The idea in these problems is to look at the code and figure out where you typed anything twice. When you see that, work to remove it. My program handles everything in your test data, and I don't have to repeat program logic structures to do it. That lets me focus on the data rather than program flow.

First, let's clean up your tests. You really have a set of pairs that you want to test, so let's put them into a data structure. You can add or remove items from the data structure as you like, and the tests will automatically adjust:

use Test::More 'no_plan';

my @pairs = (
     #  got          expect
 [ "1,234,567",  1234567  ],
 [ "1,234567",   1.234567 ],
 [ "1.234.567",  1234567  ],
 [ "1.234567",   1.234567 ],
 [ "12,345",     12345    ],
 [ "12,345,678", 12345678 ],
 [ "12,345.67",  12345.67 ],
 [ "12,34567",   12.34567 ],
 [ "12.34",      12.34    ],
 [ "12.345",     12345    ],  # odd case!
 [ "12.345,67",  12345.67 ],
 [ "12.345.678", 12345678 ],
 [ "12.34567",   12.34567 ],
 [ "123,4567",   123.4567 ],
 [ "123.4567",   123.4567 ],
 [ "1234,567",   1234.567 ],
 [ "1234.567",   1234.567 ],
 [ "12345",      12345    ],
 [ "12345,67",   12345.67 ],
 [ "1234567",    1234567  ],
);

Now that you have it in a data structure, your long line of tests reduces to a short foreach loop:

foreach my $pair ( @pairs ) {
  my( $original, $expected ) = @$pair;
  my $got = parse_number( $original );
  is( $got, $expected, "$original translates to $expected" );
  }

The parse_number routine likewise condenses into this simple code. Your trick is to find out what you are doing over and over again in the source and not do that. Instead of trying to figure out weird calling conventions and long chains of conditionals, I normalize the data. I figure out which cases are odd, then turn them into not-odd cases. In this code, I condense all of the knowledge about the separators into a handful of regexes and return one of two possible lists to show me what the thousands separator and decimal separator are. Once I have that, I remove the thousands separator completely and make the decimal separator the full stop. As I find more cases, I merely add a regex that returns true for that case:

sub parse_number
 {
 my $string = shift;

 my( $separator, $decimal ) = do {
  local $_ = $string;
  if( 
   /\.\d\d\d\./           || # two dots
   /\.\d\d\d,/            || # dot before comma
   /,\d{4,}/              || # comma with many following digits
   /\d{4,},/              || # comma with many leading digits
   /^\d{1,3}\.\d\d\d\z/   || # odd case of 123.456
   0
   )
   { qw( . , ) }
  else { qw( , . ) }     
  };

 $string =~ s/\Q$separator//g;
 $string =~ s/\Q$decimal/./;

 $string;
 }

This is the sort of thing I talk about in the dynamic subroutines chapter of Mastering Perl.
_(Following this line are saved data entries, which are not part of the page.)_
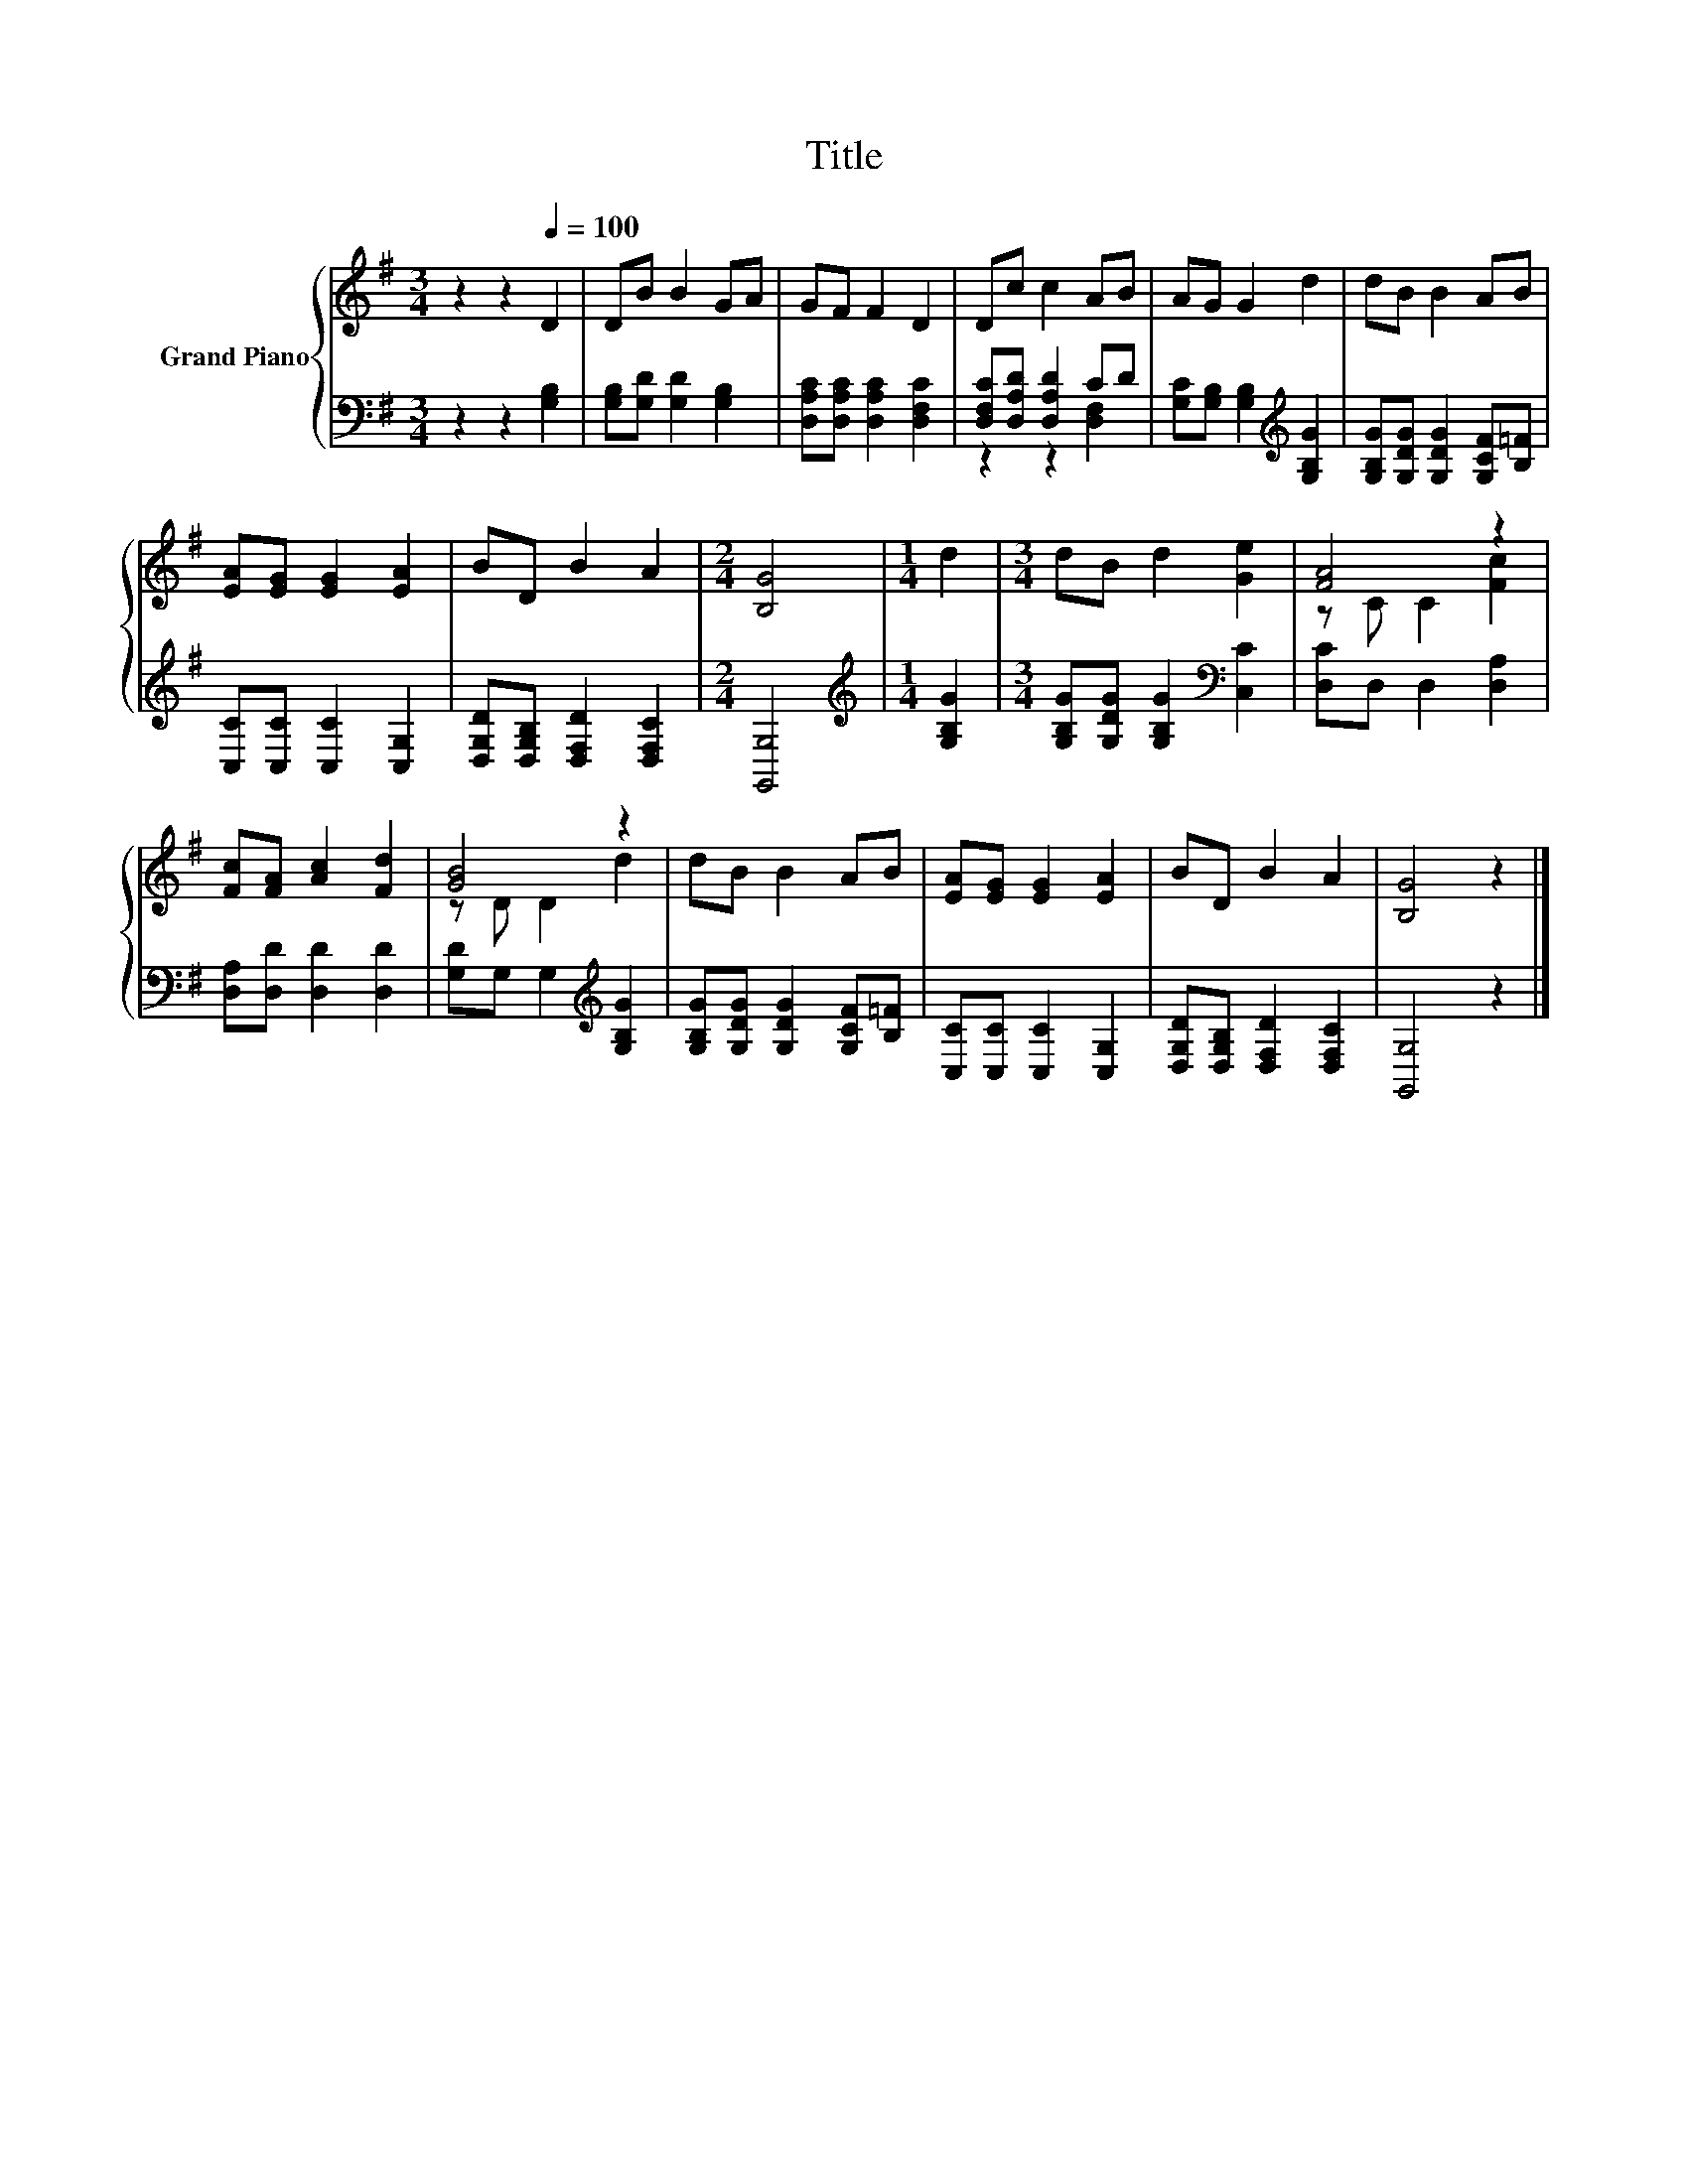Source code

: X:1
T:Title
%%score { ( 1 4 ) | ( 2 3 ) }
L:1/8
M:3/4
K:G
V:1 treble nm="Grand Piano"
V:4 treble 
V:2 bass 
V:3 bass 
V:1
 z2 z2[Q:1/4=100] D2 | DB B2 GA | GF F2 D2 | Dc c2 AB | AG G2 d2 | dB B2 AB | %6
 [EA][EG] [EG]2 [EA]2 | BD B2 A2 |[M:2/4] [B,G]4 |[M:1/4] d2 |[M:3/4] dB d2 [Ge]2 | [FA]4 z2 | %12
 [Fc][FA] [Ac]2 [Fd]2 | [GB]4 z2 | dB B2 AB | [EA][EG] [EG]2 [EA]2 | BD B2 A2 | [B,G]4 z2 |] %18
V:2
 z2 z2 [G,B,]2 | [G,B,][G,D] [G,D]2 [G,B,]2 | [D,A,C][D,A,C] [D,A,C]2 [D,F,C]2 | %3
 [D,F,C][D,A,D] [D,A,D]2 CD | [G,C][G,B,] [G,B,]2[K:treble] [G,B,G]2 | %5
 [G,B,G][G,DG] [G,DG]2 [G,CF][B,=F] | [C,C][C,C] [C,C]2 [C,G,]2 | %7
 [D,G,D][D,G,B,] [D,F,D]2 [D,F,C]2 |[M:2/4] [G,,G,]4 |[M:1/4][K:treble] [G,B,G]2 | %10
[M:3/4] [G,B,G][G,DG] [G,B,G]2[K:bass] [C,C]2 | [D,C]D, D,2 [D,A,]2 | [D,A,][D,D] [D,D]2 [D,D]2 | %13
 [G,D]G, G,2[K:treble] [G,B,G]2 | [G,B,G][G,DG] [G,DG]2 [G,CF][B,=F] | [C,C][C,C] [C,C]2 [C,G,]2 | %16
 [D,G,D][D,G,B,] [D,F,D]2 [D,F,C]2 | [G,,G,]4 z2 |] %18
V:3
 x6 | x6 | x6 | z2 z2 [D,F,]2 | x4[K:treble] x2 | x6 | x6 | x6 |[M:2/4] x4 |[M:1/4][K:treble] x2 | %10
[M:3/4] x4[K:bass] x2 | x6 | x6 | x4[K:treble] x2 | x6 | x6 | x6 | x6 |] %18
V:4
 x6 | x6 | x6 | x6 | x6 | x6 | x6 | x6 |[M:2/4] x4 |[M:1/4] x2 |[M:3/4] x6 | z C C2 [Fc]2 | x6 | %13
 z D D2 d2 | x6 | x6 | x6 | x6 |] %18

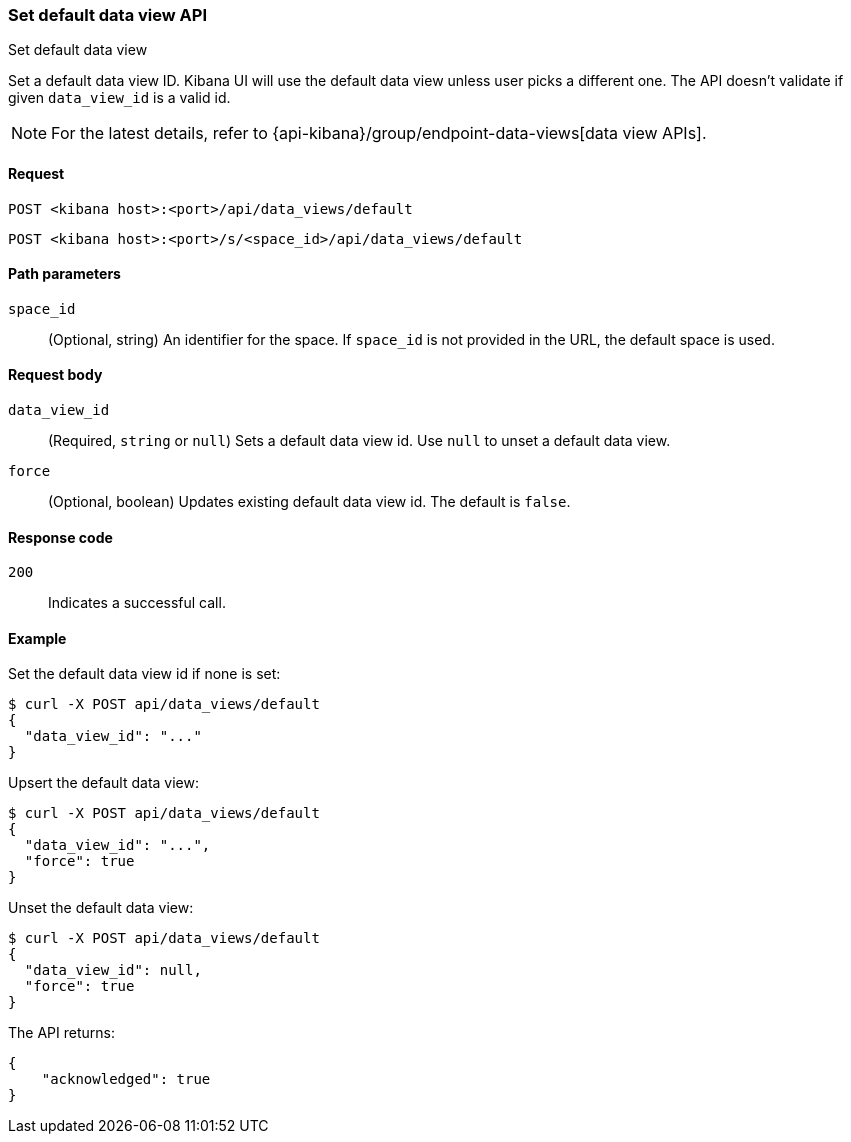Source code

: [[data-views-api-default-set]]
=== Set default data view API
++++
<titleabbrev>Set default data view</titleabbrev>
++++

Set a default data view ID. Kibana UI will use the default data view unless user picks a different one. 
The API doesn't validate if given `data_view_id` is a valid id. 

NOTE: For the latest details, refer to {api-kibana}/group/endpoint-data-views[data view APIs].

[[data-views-api-default-set-request]]
==== Request

`POST <kibana host>:<port>/api/data_views/default`

`POST <kibana host>:<port>/s/<space_id>/api/data_views/default`


[[data-views-api-default-set-params]]
==== Path parameters

`space_id`::
(Optional, string) An identifier for the space. If `space_id` is not provided in the URL, the default space is used.


[[data-views-api-default-set-body]]
==== Request body

`data_view_id`:: (Required, `string` or `null`) Sets a default data view id. Use `null` to unset a default data view.

`force`:: (Optional, boolean) Updates existing default data view id. The default is `false`.



[[data-views-api-default-set-codes]]
==== Response code

`200`::
Indicates a successful call.


[[data-views-api-default-set-example]]
==== Example

Set the default data view id if none is set:

[source,sh]
--------------------------------------------------
$ curl -X POST api/data_views/default
{
  "data_view_id": "..."
}
--------------------------------------------------
// KIBANA


Upsert the default data view:

[source,sh]
--------------------------------------------------
$ curl -X POST api/data_views/default
{
  "data_view_id": "...",
  "force": true
}
--------------------------------------------------
// KIBANA

Unset the default data view:

[source,sh]
--------------------------------------------------
$ curl -X POST api/data_views/default
{
  "data_view_id": null,
  "force": true
}
--------------------------------------------------
// KIBANA

The API returns:

[source,sh]
--------------------------------------------------
{
    "acknowledged": true
}
--------------------------------------------------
Although I won't go into it here, I would probably turn that series of regexes into a pipeline of some sort and use a grep.

This is just the part of the program that passes your tests. I'd add another step to verify that the number is an expected format to deal with dirty data, but that's not so hard and is just a simple matter of programming.

Answer 6

My thoughts would run like this -- I think they're basically the same as your current rules, but a bit more succintly organized:

1. If one of dot and comma occurs more than once, and the other one occurs no more than once, then the one that occurs more than once should be taken to be the thousands separator.
2. If dot and comma each occur more than once, then fall back on some other heuristic because this string is weird. Looking for groups of threes might work. I don't think your test cases cover this right now.
3. If each of them occurs exactly once, then the one that appears earlier in the string should be taken to be the thousands separator.
4. If only one of them appears, then it should be taken as a thousands separator if it has three digits to its right and no more than three digits to its left. (Optional: only if it's a comma besides all that. Depends how you want "12.345" to come out.)
5. If neither appears then you have nothing to do.